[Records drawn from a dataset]
--------------------------------------------------

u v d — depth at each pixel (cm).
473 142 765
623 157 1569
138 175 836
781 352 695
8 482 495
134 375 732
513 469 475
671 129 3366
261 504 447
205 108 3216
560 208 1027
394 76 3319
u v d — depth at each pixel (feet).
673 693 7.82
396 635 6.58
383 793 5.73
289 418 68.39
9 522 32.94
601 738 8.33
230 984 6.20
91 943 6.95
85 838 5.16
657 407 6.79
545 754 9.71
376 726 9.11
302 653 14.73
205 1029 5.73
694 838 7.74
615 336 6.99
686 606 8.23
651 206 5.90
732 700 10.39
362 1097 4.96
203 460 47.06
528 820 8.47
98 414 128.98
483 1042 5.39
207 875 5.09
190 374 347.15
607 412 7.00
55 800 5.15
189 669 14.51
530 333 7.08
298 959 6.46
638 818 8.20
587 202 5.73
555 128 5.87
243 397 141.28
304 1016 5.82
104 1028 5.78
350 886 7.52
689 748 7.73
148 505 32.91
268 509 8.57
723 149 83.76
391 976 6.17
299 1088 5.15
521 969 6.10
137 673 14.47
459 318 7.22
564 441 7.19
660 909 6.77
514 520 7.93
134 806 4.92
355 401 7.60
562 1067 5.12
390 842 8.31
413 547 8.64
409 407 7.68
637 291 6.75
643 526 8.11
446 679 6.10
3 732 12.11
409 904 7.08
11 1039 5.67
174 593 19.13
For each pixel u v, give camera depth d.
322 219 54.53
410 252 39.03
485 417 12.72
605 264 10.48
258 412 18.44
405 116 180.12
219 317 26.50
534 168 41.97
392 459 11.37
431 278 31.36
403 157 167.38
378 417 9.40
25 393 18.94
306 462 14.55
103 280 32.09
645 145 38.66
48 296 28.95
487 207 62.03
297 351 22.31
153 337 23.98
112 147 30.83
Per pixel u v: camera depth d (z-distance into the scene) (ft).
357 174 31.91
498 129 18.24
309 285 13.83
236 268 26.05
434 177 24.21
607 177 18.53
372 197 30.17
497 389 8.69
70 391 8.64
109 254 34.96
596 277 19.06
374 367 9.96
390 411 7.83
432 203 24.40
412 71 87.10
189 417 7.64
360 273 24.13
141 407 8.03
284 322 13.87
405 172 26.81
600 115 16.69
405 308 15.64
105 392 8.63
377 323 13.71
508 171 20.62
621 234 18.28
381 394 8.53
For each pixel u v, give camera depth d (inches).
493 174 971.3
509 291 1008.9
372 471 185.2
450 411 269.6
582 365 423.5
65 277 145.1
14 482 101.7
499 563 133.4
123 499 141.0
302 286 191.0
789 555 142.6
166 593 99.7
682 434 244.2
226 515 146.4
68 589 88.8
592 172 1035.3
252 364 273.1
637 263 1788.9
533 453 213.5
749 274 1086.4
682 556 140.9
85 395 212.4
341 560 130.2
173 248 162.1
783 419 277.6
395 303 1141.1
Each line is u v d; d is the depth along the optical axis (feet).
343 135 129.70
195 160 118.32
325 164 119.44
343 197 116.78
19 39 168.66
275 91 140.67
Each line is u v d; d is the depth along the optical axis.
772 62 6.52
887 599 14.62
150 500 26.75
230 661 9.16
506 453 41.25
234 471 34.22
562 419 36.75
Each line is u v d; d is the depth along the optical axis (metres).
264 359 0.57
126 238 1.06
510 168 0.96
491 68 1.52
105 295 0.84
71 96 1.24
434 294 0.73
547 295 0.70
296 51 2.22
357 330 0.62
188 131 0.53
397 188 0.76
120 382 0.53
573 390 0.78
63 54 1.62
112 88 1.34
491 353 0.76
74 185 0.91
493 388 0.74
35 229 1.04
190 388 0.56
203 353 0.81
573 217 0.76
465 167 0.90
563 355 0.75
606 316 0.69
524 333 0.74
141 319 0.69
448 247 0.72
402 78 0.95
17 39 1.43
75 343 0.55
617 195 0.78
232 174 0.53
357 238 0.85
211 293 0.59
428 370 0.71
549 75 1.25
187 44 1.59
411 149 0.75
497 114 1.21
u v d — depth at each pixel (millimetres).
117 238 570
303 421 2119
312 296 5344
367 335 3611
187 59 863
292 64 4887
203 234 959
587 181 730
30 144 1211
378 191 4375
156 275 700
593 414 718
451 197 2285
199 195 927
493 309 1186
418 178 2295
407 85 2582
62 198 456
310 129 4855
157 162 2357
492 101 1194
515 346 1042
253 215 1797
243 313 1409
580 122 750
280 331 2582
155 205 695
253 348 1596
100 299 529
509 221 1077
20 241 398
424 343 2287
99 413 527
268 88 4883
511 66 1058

--------------------------------------------------

#### ASSIGNMENT:
Could I ask you to return the records exactly and in full?

#### RESULT OF THE EXERCISE:
u v d — depth at each pixel (cm).
473 142 765
623 157 1569
138 175 836
781 352 695
8 482 495
134 375 732
513 469 475
671 129 3366
261 504 447
205 108 3216
560 208 1027
394 76 3319
u v d — depth at each pixel (feet).
673 693 7.82
396 635 6.58
383 793 5.73
289 418 68.39
9 522 32.94
601 738 8.33
230 984 6.20
91 943 6.95
85 838 5.16
657 407 6.79
545 754 9.71
376 726 9.11
302 653 14.73
205 1029 5.73
694 838 7.74
615 336 6.99
686 606 8.23
651 206 5.90
732 700 10.39
362 1097 4.96
203 460 47.06
528 820 8.47
98 414 128.98
483 1042 5.39
207 875 5.09
190 374 347.15
607 412 7.00
55 800 5.15
189 669 14.51
530 333 7.08
298 959 6.46
638 818 8.20
587 202 5.73
555 128 5.87
243 397 141.28
304 1016 5.82
104 1028 5.78
350 886 7.52
689 748 7.73
148 505 32.91
268 509 8.57
723 149 83.76
391 976 6.17
299 1088 5.15
521 969 6.10
137 673 14.47
459 318 7.22
564 441 7.19
660 909 6.77
514 520 7.93
134 806 4.92
355 401 7.60
562 1067 5.12
390 842 8.31
413 547 8.64
409 407 7.68
637 291 6.75
643 526 8.11
446 679 6.10
3 732 12.11
409 904 7.08
11 1039 5.67
174 593 19.13
For each pixel u v, give camera depth d.
322 219 54.53
410 252 39.03
485 417 12.72
605 264 10.48
258 412 18.44
405 116 180.12
219 317 26.50
534 168 41.97
392 459 11.37
431 278 31.36
403 157 167.38
378 417 9.40
25 393 18.94
306 462 14.55
103 280 32.09
645 145 38.66
48 296 28.95
487 207 62.03
297 351 22.31
153 337 23.98
112 147 30.83
Per pixel u v: camera depth d (z-distance into the scene) (ft).
357 174 31.91
498 129 18.24
309 285 13.83
236 268 26.05
434 177 24.21
607 177 18.53
372 197 30.17
497 389 8.69
70 391 8.64
109 254 34.96
596 277 19.06
374 367 9.96
390 411 7.83
432 203 24.40
412 71 87.10
189 417 7.64
360 273 24.13
141 407 8.03
284 322 13.87
405 172 26.81
600 115 16.69
405 308 15.64
105 392 8.63
377 323 13.71
508 171 20.62
621 234 18.28
381 394 8.53
For each pixel u v, give camera depth d (inches).
493 174 971.3
509 291 1008.9
372 471 185.2
450 411 269.6
582 365 423.5
65 277 145.1
14 482 101.7
499 563 133.4
123 499 141.0
302 286 191.0
789 555 142.6
166 593 99.7
682 434 244.2
226 515 146.4
68 589 88.8
592 172 1035.3
252 364 273.1
637 263 1788.9
533 453 213.5
749 274 1086.4
682 556 140.9
85 395 212.4
341 560 130.2
173 248 162.1
783 419 277.6
395 303 1141.1
Each line is u v d; d is the depth along the optical axis (feet).
343 135 129.70
195 160 118.32
325 164 119.44
343 197 116.78
19 39 168.66
275 91 140.67
Each line is u v d; d is the depth along the optical axis.
772 62 6.52
887 599 14.62
150 500 26.75
230 661 9.16
506 453 41.25
234 471 34.22
562 419 36.75
Each line is u v d; d is the depth along the optical axis (metres).
264 359 0.57
126 238 1.06
510 168 0.96
491 68 1.52
105 295 0.84
71 96 1.24
434 294 0.73
547 295 0.70
296 51 2.22
357 330 0.62
188 131 0.53
397 188 0.76
120 382 0.53
573 390 0.78
63 54 1.62
112 88 1.34
491 353 0.76
74 185 0.91
493 388 0.74
35 229 1.04
190 388 0.56
203 353 0.81
573 217 0.76
465 167 0.90
563 355 0.75
606 316 0.69
524 333 0.74
141 319 0.69
448 247 0.72
402 78 0.95
17 39 1.43
75 343 0.55
617 195 0.78
232 174 0.53
357 238 0.85
211 293 0.59
428 370 0.71
549 75 1.25
187 44 1.59
411 149 0.75
497 114 1.21
u v d — depth at each pixel (millimetres).
117 238 570
303 421 2119
312 296 5344
367 335 3611
187 59 863
292 64 4887
203 234 959
587 181 730
30 144 1211
378 191 4375
156 275 700
593 414 718
451 197 2285
199 195 927
493 309 1186
418 178 2295
407 85 2582
62 198 456
310 129 4855
157 162 2357
492 101 1194
515 346 1042
253 215 1797
243 313 1409
580 122 750
280 331 2582
155 205 695
253 348 1596
100 299 529
509 221 1077
20 241 398
424 343 2287
99 413 527
268 88 4883
511 66 1058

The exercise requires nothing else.